The primary outcome measures of interest were changes in global and specific cognitive function and incidence of dementia; secondary outcomes included change in systolic and diastolic blood pressure, mortality, adverse events (including cardiovascular events, hospitalisation and falls) and adherence to withdrawal. The quality of the evidence was evaluated using the GRADE approach.
We included two RCTs investigating withdrawal of antihypertensives in 2490 participants. There was substantial clinical heterogeneity between the included studies, therefore we did not combine data for our primary outcome. Overall, the quality of included studies was high and the risk of bias was low. Neither study investigated incident dementia.

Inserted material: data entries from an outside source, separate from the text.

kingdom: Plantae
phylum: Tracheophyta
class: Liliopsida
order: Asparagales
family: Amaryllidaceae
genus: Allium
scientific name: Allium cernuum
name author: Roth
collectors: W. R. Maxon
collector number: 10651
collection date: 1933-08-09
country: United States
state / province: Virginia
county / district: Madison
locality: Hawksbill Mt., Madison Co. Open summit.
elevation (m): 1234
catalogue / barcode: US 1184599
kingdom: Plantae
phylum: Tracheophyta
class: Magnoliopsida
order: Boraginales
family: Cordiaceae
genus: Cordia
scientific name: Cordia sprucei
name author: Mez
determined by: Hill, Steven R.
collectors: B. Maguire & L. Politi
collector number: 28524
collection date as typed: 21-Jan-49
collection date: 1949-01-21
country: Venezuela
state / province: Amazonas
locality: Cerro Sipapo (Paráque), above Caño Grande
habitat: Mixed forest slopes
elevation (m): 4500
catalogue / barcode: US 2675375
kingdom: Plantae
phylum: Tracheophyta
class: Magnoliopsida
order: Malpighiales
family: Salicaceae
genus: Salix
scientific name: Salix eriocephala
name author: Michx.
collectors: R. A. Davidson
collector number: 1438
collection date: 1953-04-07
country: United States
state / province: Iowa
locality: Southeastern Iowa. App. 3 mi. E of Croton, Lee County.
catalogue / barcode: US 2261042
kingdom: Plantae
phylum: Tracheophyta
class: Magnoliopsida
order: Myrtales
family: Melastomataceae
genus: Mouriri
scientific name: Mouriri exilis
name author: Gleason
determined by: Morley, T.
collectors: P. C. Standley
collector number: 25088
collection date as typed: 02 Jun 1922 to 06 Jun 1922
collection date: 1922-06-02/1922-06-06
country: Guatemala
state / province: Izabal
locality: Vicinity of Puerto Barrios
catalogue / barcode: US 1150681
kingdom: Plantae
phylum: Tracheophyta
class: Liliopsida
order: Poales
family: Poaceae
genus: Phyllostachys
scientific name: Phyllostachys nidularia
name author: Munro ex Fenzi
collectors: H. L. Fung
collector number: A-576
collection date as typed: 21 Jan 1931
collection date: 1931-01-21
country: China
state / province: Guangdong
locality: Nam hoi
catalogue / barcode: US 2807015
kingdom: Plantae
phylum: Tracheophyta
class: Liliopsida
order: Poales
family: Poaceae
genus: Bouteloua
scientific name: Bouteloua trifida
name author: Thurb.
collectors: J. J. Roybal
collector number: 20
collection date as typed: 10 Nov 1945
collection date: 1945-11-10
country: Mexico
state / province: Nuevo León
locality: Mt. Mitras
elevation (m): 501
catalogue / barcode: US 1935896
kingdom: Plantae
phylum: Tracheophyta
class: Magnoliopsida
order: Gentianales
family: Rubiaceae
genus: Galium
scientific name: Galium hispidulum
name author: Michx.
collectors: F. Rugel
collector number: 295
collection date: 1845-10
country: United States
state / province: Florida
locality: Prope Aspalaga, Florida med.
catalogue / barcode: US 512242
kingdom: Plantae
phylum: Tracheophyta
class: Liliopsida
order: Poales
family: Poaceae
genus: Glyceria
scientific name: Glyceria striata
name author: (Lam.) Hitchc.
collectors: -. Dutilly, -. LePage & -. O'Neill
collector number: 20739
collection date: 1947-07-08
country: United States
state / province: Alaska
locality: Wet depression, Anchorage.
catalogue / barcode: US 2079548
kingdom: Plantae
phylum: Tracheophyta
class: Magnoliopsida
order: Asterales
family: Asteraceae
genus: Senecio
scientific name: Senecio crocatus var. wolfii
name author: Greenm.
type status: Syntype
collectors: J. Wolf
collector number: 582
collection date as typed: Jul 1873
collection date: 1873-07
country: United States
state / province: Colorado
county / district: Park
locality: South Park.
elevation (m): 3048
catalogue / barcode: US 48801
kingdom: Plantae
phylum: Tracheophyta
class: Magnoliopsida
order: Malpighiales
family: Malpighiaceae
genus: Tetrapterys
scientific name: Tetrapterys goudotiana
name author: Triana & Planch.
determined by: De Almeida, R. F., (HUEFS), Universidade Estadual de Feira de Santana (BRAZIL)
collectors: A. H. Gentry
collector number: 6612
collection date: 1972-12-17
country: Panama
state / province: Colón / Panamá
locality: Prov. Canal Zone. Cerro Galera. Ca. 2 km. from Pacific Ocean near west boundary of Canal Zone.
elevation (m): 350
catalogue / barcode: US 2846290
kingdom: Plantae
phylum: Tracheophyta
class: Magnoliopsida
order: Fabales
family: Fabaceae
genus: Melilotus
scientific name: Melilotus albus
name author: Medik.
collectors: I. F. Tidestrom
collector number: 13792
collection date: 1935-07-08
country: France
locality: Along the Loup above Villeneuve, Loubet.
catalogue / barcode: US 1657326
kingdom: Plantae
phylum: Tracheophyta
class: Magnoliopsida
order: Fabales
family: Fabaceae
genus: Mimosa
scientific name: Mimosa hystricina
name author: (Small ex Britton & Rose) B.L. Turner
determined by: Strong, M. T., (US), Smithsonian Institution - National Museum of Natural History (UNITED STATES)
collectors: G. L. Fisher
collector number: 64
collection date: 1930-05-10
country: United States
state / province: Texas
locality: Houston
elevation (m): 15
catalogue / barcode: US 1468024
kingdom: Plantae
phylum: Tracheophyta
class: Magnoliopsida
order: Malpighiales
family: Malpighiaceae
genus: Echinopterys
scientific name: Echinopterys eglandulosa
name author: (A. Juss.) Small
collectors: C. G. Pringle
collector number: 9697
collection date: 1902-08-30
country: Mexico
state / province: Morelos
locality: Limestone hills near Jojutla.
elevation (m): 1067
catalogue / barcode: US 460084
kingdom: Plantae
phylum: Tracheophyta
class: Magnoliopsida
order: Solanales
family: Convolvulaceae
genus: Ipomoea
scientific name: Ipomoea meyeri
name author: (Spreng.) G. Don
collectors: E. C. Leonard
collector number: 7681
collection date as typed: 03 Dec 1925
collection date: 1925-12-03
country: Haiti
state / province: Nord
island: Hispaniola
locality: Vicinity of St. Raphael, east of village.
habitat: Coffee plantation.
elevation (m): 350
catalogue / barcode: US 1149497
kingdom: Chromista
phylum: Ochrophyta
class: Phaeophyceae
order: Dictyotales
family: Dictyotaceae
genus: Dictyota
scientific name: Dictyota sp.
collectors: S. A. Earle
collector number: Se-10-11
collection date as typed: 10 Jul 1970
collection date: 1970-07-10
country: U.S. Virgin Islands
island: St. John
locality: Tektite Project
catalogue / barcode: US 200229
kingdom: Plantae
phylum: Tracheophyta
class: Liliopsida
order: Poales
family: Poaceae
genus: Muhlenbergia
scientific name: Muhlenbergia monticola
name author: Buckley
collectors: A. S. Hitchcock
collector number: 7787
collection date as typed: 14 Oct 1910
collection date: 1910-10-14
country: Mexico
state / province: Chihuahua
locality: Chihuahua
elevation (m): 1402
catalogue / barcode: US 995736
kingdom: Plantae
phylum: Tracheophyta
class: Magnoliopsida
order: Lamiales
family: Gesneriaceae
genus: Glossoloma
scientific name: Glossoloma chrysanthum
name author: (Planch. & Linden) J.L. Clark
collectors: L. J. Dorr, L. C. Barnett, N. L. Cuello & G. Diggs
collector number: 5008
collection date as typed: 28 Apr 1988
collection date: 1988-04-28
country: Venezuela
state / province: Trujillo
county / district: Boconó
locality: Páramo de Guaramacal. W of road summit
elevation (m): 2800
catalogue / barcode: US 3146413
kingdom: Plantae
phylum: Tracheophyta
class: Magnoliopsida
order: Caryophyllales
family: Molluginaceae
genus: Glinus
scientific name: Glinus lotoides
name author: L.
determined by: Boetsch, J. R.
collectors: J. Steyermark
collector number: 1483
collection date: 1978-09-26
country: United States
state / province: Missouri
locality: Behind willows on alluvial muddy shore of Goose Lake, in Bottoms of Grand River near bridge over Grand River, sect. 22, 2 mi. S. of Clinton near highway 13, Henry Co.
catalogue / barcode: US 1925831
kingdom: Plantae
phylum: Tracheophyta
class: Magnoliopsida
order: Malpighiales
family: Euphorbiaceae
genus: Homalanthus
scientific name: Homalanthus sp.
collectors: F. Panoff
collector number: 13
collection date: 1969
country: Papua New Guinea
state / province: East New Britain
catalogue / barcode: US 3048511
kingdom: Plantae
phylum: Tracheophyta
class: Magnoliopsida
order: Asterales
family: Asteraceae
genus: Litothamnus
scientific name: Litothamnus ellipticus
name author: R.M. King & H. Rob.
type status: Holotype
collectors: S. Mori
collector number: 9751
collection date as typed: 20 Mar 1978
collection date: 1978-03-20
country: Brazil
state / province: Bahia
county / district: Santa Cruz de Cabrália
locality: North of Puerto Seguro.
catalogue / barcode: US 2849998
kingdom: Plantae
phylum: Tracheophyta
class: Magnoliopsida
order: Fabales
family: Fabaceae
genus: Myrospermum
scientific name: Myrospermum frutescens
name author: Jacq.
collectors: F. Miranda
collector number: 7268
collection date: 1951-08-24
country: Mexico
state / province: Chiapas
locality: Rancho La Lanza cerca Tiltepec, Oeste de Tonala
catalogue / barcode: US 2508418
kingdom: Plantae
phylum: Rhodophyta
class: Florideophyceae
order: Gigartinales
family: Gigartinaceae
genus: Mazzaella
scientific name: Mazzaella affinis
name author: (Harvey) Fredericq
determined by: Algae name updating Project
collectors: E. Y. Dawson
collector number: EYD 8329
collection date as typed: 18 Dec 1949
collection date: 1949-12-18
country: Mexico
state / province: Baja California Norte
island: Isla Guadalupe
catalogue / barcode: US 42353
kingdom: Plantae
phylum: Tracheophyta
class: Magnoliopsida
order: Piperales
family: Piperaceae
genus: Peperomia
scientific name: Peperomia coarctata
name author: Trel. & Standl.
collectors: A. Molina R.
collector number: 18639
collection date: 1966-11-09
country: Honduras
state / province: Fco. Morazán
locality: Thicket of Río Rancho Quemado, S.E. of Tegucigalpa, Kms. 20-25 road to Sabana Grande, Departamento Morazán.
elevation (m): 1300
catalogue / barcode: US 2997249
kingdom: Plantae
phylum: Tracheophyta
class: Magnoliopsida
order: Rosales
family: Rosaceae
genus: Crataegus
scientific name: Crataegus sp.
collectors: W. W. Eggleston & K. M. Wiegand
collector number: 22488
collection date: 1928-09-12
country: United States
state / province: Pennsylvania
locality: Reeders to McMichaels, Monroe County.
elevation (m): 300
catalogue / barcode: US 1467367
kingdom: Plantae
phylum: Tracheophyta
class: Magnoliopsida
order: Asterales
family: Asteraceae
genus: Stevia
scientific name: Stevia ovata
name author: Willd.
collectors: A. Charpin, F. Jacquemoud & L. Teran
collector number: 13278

One study assessed withholding previously prescribed antihypertensive drugs for seven days following acute stroke. Cognition was assessed using telephone Mini-Mental State Examination (t-MMSE) and Telephone Interview for Cognitive Status (TICS-M) at 90 days as a secondary outcome. The t-MMSE score was a mean of 1.0 point higher in participants who withdrew antihypertensive medications compared to participants who continued them (95% confidence interval (CI) 0.35 to 1.65; 1784 participants) and the TICS-M was a mean of 2.10 points higher (95% CI 0.69 to 3.51; 1784 participants). However, in both cases the evidence was of very low quality downgraded due to risk of bias, indirectness and evidence from a single study. The other study was community based and included participants with mild cognitive impairment. Drug withdrawal was for 16 weeks. Cognitive performance was assessed using a composite of at least five out of six cognitive tests. There was no evidence of a difference comparing participants who withdrew antihypertensive medications and participants who continued (mean difference 0.02 points, 95% CI -0.19 to 0.21; 351 participants). This evidence was of low quality and was downgraded due to risk of bias and evidence from single study.
In one study, the systolic blood pressure after seven days of withdrawal was 9.5 mmHg higher in the intervention compared to the control group (95% CI 7.43 to 11.57; 2095 participants) and diastolic blood pressure was 5.1 mmHg higher (95% CI 3.86 to 6.34; 2095 participants). This evidence was low quality, downgraded due to indirectness, because the data must be interpreted in the context of the wider study looking at glyceryl trinitrate administration or not, and evidence from a single study. In the other study, systolic blood pressure increased by 7.4 mmHg in the withdrawal group compared to the control group (95% CI 7.08 to 7.72; 356 participants) and diastolic blood pressure increased by 2.6 mmHg (95% CI 2.42 to 2.78; 356 participants). This was moderate quality evidence, downgraded as evidence was from a single study. We combined data for mortality and cardiovascular events. There was no clear evidence that antihypertensive medication withdrawal affected adverse events, although there was a possible trend to increased cardiovascular events in the large post-stroke study (pooled mortality risk ratio 0.88, 95% CI 0.72 to 1.08; 2485 participants; and cardiovascular events risk ratio 1.29, 95% CI 0.96 to 1.72). Certain prespecified outcomes of interest (falls, hospitalisation) were not reported.